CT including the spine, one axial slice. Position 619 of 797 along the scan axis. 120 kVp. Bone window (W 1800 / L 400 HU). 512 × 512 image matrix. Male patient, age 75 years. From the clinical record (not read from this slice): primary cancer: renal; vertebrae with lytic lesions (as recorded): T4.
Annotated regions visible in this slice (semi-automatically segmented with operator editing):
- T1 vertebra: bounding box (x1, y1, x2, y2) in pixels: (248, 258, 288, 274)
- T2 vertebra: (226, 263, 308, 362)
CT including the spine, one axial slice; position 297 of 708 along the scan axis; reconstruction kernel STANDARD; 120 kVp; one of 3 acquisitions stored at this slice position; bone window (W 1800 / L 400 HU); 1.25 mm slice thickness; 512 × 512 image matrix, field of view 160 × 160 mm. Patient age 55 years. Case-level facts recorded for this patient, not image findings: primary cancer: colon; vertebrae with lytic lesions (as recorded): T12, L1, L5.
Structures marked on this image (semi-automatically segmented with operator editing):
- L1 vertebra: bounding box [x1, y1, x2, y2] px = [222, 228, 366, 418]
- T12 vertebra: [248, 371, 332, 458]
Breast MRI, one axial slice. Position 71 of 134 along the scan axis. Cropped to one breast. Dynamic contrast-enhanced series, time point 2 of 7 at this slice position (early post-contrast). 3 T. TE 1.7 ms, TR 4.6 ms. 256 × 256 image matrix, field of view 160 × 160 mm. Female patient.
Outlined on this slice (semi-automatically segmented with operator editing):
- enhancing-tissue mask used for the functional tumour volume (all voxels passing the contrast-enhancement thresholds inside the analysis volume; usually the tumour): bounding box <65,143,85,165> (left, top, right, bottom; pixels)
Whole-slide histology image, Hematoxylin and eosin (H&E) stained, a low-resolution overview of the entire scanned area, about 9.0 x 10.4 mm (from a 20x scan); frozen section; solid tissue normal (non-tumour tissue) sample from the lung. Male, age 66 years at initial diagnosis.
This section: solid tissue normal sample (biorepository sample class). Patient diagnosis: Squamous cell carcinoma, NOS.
-=-=-=-=-
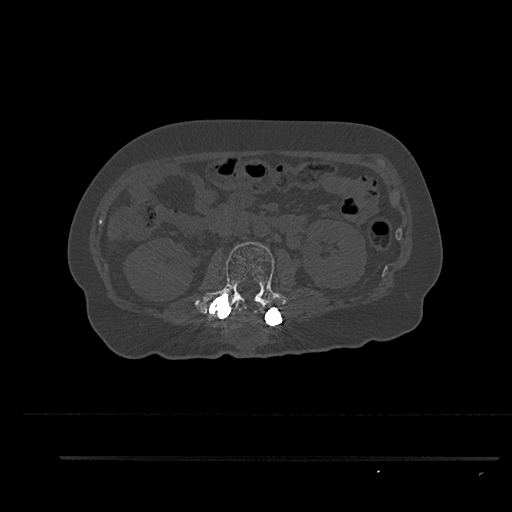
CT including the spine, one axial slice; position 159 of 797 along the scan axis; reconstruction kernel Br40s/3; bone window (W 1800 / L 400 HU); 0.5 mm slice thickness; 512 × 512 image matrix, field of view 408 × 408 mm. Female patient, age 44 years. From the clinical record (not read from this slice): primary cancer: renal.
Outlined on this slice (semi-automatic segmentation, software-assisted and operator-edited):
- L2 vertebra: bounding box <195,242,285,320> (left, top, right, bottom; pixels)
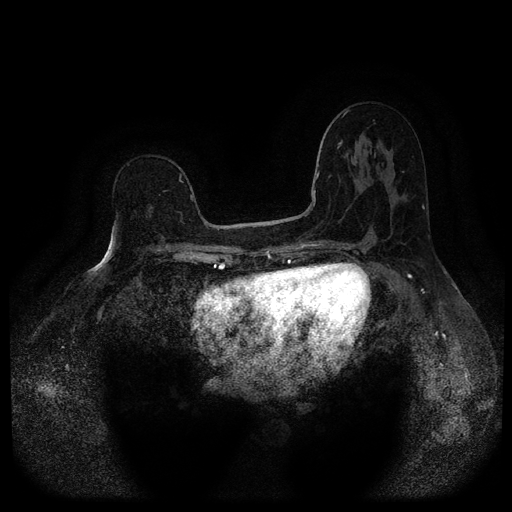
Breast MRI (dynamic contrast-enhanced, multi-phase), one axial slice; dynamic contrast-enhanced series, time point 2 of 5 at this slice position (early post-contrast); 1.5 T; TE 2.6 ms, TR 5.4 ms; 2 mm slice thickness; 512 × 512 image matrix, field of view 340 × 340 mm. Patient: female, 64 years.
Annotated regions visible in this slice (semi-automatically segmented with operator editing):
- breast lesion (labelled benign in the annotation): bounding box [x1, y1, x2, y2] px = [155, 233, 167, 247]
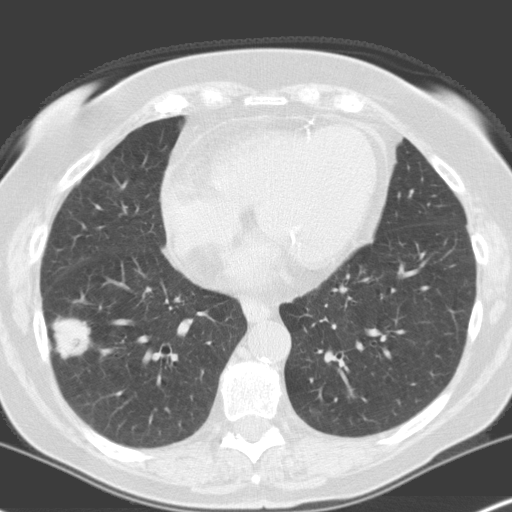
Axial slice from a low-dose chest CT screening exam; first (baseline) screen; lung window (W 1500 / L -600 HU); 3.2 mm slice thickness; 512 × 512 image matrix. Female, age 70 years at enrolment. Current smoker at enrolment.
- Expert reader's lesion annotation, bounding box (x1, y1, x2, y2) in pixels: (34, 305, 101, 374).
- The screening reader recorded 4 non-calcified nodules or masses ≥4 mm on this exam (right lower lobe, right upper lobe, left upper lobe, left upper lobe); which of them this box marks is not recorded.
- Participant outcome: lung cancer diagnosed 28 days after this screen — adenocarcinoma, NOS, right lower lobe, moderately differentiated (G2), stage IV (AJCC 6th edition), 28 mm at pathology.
-=-=-=-=-
__Problem__. Print exactly the lines above, between the one holding "CT including the spine, one axial slice." and the one holding "CT including the spine, one axial slice; position 297", inclusive, and nothing besides.

__Response__.
CT including the spine, one axial slice. Position 619 of 797 along the scan axis. 120 kVp. Bone window (W 1800 / L 400 HU). 512 × 512 image matrix. Male patient, age 75 years. From the clinical record (not read from this slice): primary cancer: renal; vertebrae with lytic lesions (as recorded): T4.
Annotated regions visible in this slice (semi-automatically segmented with operator editing):
- T1 vertebra: bounding box (x1, y1, x2, y2) in pixels: (248, 258, 288, 274)
- T2 vertebra: (226, 263, 308, 362)
CT including the spine, one axial slice; position 297 of 708 along the scan axis; reconstruction kernel STANDARD; 120 kVp; one of 3 acquisitions stored at this slice position; bone window (W 1800 / L 400 HU); 1.25 mm slice thickness; 512 × 512 image matrix, field of view 160 × 160 mm. Patient age 55 years. Case-level facts recorded for this patient, not image findings: primary cancer: colon; vertebrae with lytic lesions (as recorded): T12, L1, L5.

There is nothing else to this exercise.